Authorities said a second coastguard vessel has brought another 254 safely to land in Calabria while 415 more asylum seekers have arrived in the port of Taranto, Apulia, on a boat operated by charity Doctors Without Borders.

The fresh casualties came at the end of a dramatic week for migrant deaths that renewed urgency for EU leaders to agree a concerted response to the current crisis.

On Wednesday (26 August), 52 people died in the hold of a migrant boat headed towards Italy. A day later the decomposing bodies of 71 refugees were found inside a lorry in Austria, and finally on Friday 28 August two migrant vessels capsized off the Libyan city of Zuwara, killing up to 200 people.

Italian police have detained 10 suspected traffickers over the first tragedy, on suspicion of murder. Hungarian judges are due to decide whether to keep in custody four men authorities believe to be part of a smuggling ring responsible for the Austrian deaths.

The four, the three Bulgarians and an Afghan appeared before a court at a closed-doors hearing in the city of Kecskemet.

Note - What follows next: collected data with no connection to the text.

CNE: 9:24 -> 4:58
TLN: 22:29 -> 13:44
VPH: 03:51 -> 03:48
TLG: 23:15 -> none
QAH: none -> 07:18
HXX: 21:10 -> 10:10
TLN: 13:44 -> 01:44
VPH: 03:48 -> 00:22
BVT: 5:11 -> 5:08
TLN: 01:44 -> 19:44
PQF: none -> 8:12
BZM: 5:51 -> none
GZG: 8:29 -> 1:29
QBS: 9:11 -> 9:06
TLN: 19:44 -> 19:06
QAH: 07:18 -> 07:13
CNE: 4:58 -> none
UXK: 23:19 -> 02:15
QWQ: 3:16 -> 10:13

Austrian detectives said one of the men is the truck owner while two others are believed to have driven and then abandoned it on the hard shoulder of a highway near the eastern town of Parndorf, upon realising it carried a cargo of corpses.

UN Secretary General Ban Ki-Moon said he was "horrified and heartbroken" at the continuous loss of lives, and urged European government to act.

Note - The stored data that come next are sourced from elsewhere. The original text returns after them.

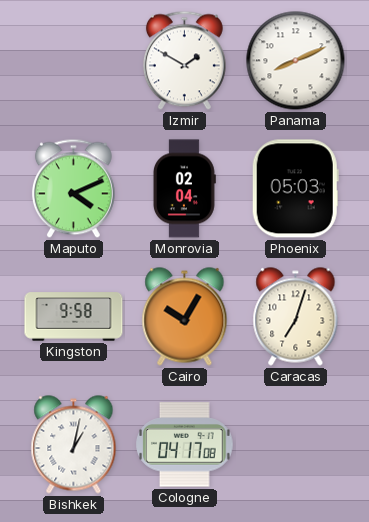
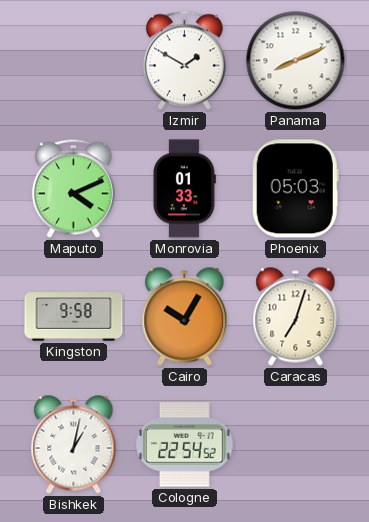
Monrovia: 02:04 -> 01:33
Cologne: 04:17 -> 22:54
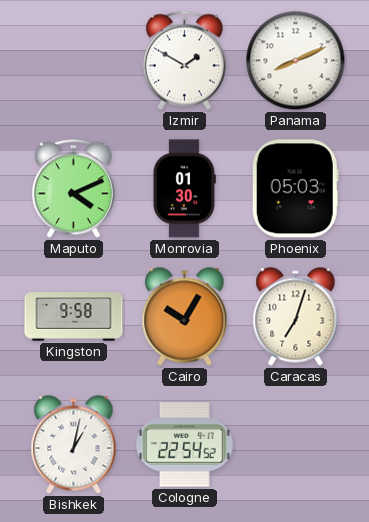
Monrovia: 01:33 -> 01:30
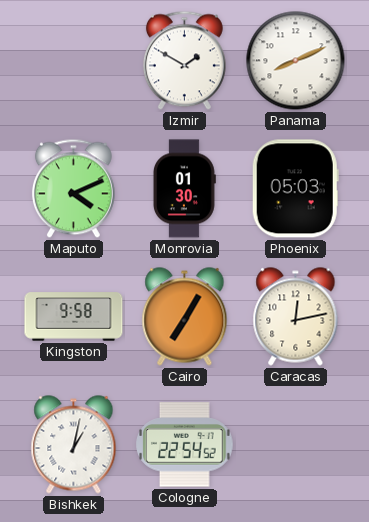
Cairo: 10:05 -> 7:05
Caracas: 7:03 -> 12:13
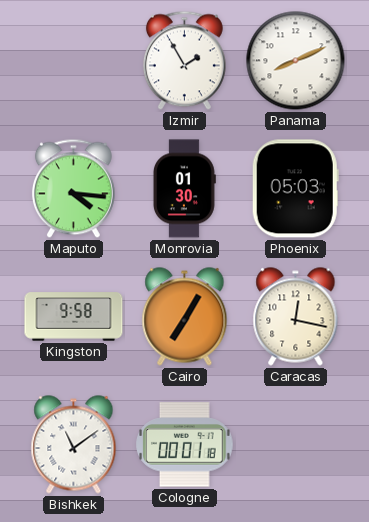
Izmir: 1:50 -> 1:55
Maputo: 4:11 -> 4:16
Caracas: 12:13 -> 12:17
Bishkek: 1:02 -> 11:09
Cologne: 22:54 -> 00:01
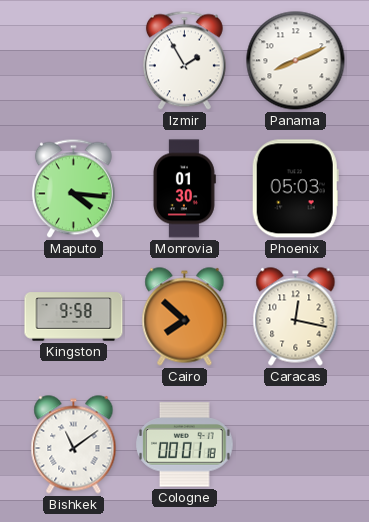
Cairo: 7:05 -> 7:52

"These repeated tragedies underscore the ruthlessness of people smugglers and traffickers whose criminal activities extend from the Andaman Sea to the Mediterranean to the highways of Europe. It also highlights the desperation of people seeking protection or a new life," he said.

"I appeal to all governments involved to provide comprehensive responses, expand safe and legal channels of migration and act with humanity, compassion and in accordance with their international obligations," he added.

"This is a human tragedy that requires a determined collective political response. It is a crisis of solidarity, not a crisis of numbers."